五輪の金メダル4個を獲得した北島康介(33=日本コカ・コーラ)が8日、現役引退を表明した。

 男子200メートル平泳ぎ決勝で2分9秒96、5位に終わった。これで出場全種目を終え、5大会連続五輪出場の可能性はなくなった。

 レース後、取材エリアで「悔いは残っていない。真剣勝負はこれで終わりです」と明かした。

 レース直後のインタビューでは自分の気持ちを北島らしくファンに伝えた。「わりとすがすがしい気持ち。最後まで自分なりのレースができたんじゃないかな。
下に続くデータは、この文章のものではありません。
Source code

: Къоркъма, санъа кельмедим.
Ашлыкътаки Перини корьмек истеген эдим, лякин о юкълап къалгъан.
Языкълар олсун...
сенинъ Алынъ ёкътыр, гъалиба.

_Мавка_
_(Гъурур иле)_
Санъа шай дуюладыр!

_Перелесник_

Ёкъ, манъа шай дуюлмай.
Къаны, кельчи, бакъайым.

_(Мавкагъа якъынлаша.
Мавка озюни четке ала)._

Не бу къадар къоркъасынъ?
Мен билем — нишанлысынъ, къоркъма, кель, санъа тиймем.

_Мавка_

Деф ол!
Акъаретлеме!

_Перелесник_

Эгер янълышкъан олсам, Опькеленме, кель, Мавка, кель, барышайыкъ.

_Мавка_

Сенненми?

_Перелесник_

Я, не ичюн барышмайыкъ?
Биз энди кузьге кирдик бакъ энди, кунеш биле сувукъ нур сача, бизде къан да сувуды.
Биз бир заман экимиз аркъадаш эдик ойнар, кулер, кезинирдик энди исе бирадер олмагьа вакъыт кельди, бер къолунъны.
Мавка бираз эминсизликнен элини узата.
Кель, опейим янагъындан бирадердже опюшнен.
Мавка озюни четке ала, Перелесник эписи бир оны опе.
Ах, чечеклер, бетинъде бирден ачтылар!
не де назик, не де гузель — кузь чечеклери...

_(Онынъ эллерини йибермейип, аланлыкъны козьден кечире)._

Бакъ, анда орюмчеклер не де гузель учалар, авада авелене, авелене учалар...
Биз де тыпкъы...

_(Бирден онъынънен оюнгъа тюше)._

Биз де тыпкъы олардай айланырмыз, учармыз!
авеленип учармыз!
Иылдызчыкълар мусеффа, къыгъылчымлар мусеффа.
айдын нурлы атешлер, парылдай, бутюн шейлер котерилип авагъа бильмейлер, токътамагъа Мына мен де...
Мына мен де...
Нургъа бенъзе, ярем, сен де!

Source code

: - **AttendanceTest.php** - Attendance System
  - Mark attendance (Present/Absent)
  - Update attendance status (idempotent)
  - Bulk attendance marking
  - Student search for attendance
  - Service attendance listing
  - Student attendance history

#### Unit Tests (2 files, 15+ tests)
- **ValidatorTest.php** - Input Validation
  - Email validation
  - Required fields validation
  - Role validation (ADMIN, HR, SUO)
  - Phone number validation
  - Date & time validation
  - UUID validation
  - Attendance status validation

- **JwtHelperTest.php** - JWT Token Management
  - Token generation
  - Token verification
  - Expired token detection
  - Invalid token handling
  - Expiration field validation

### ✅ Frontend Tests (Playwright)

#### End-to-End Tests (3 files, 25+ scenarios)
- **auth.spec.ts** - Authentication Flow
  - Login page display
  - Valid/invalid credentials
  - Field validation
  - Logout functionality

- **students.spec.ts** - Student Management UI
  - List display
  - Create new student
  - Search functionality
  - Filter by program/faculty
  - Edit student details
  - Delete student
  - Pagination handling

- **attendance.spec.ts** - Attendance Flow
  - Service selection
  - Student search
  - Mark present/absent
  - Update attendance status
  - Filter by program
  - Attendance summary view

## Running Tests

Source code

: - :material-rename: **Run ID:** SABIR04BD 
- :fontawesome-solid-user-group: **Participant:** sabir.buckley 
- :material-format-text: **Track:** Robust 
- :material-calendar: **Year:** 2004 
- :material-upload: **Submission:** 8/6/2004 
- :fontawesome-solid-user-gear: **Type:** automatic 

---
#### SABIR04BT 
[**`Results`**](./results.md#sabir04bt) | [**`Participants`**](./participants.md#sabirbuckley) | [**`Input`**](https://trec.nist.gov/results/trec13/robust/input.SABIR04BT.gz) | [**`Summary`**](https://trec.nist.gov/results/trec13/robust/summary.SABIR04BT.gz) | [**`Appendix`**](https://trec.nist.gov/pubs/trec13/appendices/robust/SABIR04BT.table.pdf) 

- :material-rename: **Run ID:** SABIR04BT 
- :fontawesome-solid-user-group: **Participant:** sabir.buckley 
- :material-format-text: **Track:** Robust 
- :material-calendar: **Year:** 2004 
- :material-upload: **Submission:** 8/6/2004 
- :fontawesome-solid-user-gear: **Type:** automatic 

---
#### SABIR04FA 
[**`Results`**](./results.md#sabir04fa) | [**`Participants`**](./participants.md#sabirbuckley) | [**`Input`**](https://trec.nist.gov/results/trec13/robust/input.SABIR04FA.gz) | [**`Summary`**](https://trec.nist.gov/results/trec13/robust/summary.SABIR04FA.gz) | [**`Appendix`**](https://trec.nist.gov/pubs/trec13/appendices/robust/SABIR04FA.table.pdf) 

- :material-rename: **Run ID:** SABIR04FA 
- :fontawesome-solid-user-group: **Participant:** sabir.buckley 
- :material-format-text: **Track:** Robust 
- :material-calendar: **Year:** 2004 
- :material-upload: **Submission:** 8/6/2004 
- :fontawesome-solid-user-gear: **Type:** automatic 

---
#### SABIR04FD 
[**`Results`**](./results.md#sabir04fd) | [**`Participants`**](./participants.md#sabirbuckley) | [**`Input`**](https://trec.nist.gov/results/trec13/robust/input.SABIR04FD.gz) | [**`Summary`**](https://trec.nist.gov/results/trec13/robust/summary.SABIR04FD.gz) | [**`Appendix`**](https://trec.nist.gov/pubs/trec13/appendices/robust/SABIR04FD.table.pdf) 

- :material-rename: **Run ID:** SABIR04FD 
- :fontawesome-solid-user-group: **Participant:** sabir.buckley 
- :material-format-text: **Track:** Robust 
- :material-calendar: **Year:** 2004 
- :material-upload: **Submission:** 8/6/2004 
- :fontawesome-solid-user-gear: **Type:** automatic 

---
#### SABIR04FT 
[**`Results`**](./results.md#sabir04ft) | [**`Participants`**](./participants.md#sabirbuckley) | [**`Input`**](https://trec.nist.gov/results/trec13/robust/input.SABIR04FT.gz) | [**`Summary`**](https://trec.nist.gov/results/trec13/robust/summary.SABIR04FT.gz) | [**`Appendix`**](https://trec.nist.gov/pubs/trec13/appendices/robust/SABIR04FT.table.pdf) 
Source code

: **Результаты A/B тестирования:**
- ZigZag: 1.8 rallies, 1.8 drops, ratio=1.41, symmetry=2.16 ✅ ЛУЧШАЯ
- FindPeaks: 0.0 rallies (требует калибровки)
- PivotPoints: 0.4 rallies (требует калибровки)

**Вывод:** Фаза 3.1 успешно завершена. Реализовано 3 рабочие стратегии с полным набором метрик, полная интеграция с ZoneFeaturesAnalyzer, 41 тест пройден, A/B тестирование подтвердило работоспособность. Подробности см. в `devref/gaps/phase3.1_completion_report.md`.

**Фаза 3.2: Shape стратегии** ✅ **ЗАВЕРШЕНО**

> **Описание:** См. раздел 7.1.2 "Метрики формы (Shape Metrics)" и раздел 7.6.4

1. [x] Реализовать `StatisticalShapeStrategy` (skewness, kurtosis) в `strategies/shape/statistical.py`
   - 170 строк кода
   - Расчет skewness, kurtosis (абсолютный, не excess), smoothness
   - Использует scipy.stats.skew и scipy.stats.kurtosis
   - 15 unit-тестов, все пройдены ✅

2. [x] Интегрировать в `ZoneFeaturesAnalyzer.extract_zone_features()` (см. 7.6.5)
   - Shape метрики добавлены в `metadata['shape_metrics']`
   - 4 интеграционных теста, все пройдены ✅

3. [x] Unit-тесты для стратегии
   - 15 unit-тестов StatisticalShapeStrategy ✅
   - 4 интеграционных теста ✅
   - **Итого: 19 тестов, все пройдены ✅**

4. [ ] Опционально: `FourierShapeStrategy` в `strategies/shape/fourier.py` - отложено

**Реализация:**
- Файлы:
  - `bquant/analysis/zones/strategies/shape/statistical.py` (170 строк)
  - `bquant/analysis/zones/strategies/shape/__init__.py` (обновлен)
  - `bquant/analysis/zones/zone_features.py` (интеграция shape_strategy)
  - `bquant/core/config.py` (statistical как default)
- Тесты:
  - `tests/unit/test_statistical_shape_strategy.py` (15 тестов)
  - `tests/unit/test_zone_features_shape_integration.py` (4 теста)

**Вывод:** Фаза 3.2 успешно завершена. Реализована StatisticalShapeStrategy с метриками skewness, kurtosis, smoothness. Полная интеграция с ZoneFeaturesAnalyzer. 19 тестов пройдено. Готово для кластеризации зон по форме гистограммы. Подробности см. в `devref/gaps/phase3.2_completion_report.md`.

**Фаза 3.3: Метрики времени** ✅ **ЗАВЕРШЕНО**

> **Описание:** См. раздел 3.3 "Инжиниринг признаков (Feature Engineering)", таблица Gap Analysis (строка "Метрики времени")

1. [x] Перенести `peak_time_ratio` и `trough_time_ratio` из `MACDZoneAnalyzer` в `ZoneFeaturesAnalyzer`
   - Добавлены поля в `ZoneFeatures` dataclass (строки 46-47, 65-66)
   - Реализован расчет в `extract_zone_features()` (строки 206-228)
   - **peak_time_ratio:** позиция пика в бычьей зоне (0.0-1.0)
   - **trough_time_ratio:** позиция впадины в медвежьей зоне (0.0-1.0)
結果は良くないけれど五輪行きたい気持ちを、もう1度持ってやれた。僕の中でも頑張り切れた。悔しいけれど、はればれしい。やり切った感でいっぱい。選手として最後はここまでだったけど、ここまでパフォーマンスできた。自信を持って次のステージにいきたい」と話し涙した。

 日本競泳界のエースとして長く活躍した。五輪は2000年シドニー大会に高校3年で初出場。100メートル平泳ぎで4位入賞した。2002年アジア大会の200メートル平泳ぎで世界新記録を樹立し、一躍世界のトップ選手となった。その勢いを持続し、2004年アテネ五輪では100メートル、200メートルの2種目で金メダルを獲得。レース後の「チョー気持ちいい」という言葉は流行語となった。2008年北京五輪でも2冠を達成。インタビューでは感極まり「なんも言えねえ」と答えた。

 2012年ロンドン五輪では個人種目のメダルは逃したものの、男子400メートルメドレーリレーで銀メダルを獲得。チームリーダー松田の「康介さんを手ぶらで帰らせるわけにはいかない」とのコメントは話題となった。

 小学生の頃から現競泳委員長の平井伯昌氏の指導を受け、金メダリストまで上り詰めた。大学を卒業してからは事実上のプロ選手として活動。マネジメント会社の社長も務めるなど、日本の競泳界に新たな道を切り開いた選手だった。

 1位は2分8秒45で小関也朱篤(24=ミキハウス)、2位は2分9秒45で渡辺一平(19=早大)。同種目で2選手がリオ五輪切符を手にした。